Non ci fu tempo per dubbi, domande, richieste di prezzo.
Era irresistibile. Io però dovetti resistere perché avevo un appuntamento importante in ufficio e dovetti scappare. Ma Giovanna no : non seppe resistere al colpo di fulmine.
Mi aveva visto così innamorato di quel cavallo dorato che volle farmi una sorpresa d’amore.
Non bastavano i nostri due stipendi di un mese, ma Maurizio – innamorato come noi di quel cavallo e contagiato anche lui dall’amore che vedeva così evidente in noi due per il suo cavallo – fu molto comprensivo.
La sera stessa di quel primo giorno il cavallo entrò trionfante in casa nostra :
E’ la mattina dopo : alle 8 arriva la signora Enrica, nata e sempre vissuta in campagna (il marito, il signor Primo, anche poco fuori la Milano del 1967 si alzava ogni notte alle 3 per mungere le vacche), che da anni aiuta Giovanna per la casa e per la vita, come una sorella e una mamma e una vera amica. Nessuna cultura, ma una intelligenza e una sensibilità straordinarie.
La signora Enrica vede il cavallo. E’ abbagliata. Si commuove.
Dice : “E’ bellissimo. E’ antico. Dobbiamo dargli un nome antico …..
(ci pensa un po’, poi dice sicura) ……. Argo !!!”
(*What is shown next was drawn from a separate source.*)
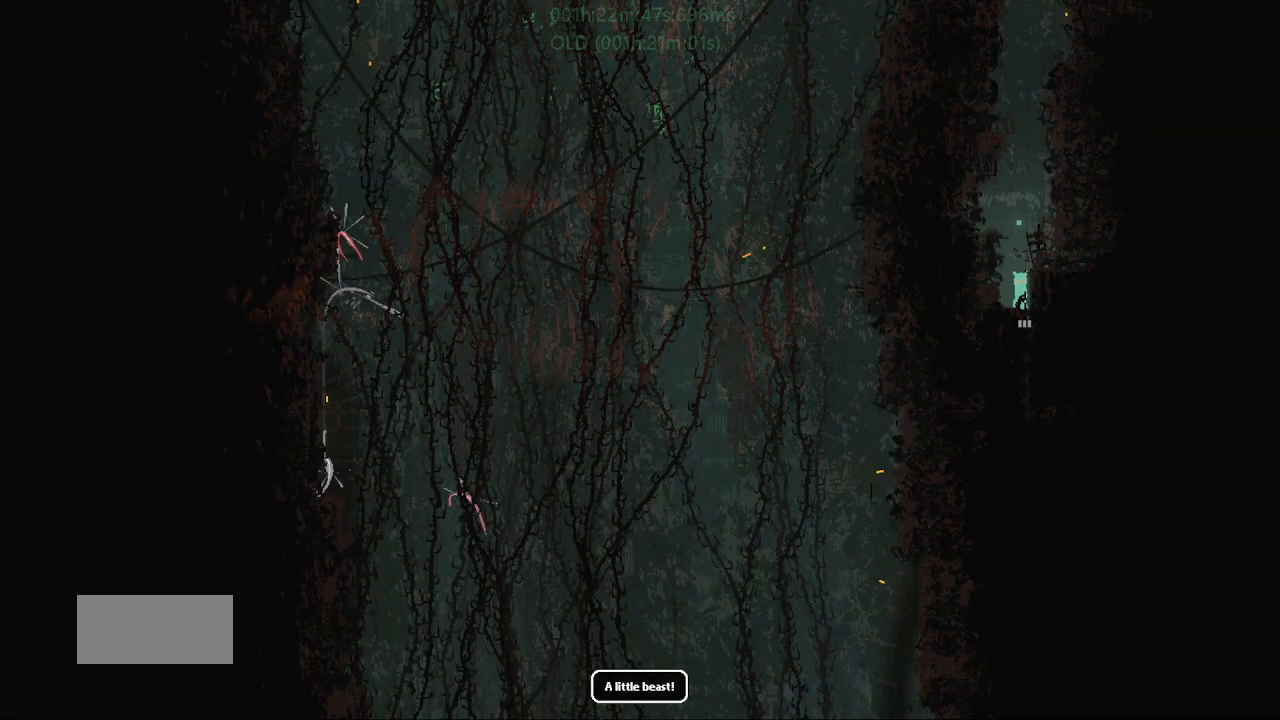
{"keys": [], "events": []}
Avevamo troppo amore per la signora Enrica e per il suo amore per il cavallo per dire che “Argo” era il nome non di un cavallo, ma del cane di Ulisse : “Argo” fu.
“Argo” era il nome perfetto per il più bel cavallo mai visto su decine di volumi e musei di tutto il mondo. Forse un cavallo da giostra, più probabilmente un pezzo unico, l’opera su commissione ad un vero scultore per il bambino di una famiglia principesca. Non si spiegherebbero altrimenti l’eleganza della composizione e la raffinatezza di ogni singolo dettaglio, persino le vene sul muso fremente e i tendini delle zampe sollevate.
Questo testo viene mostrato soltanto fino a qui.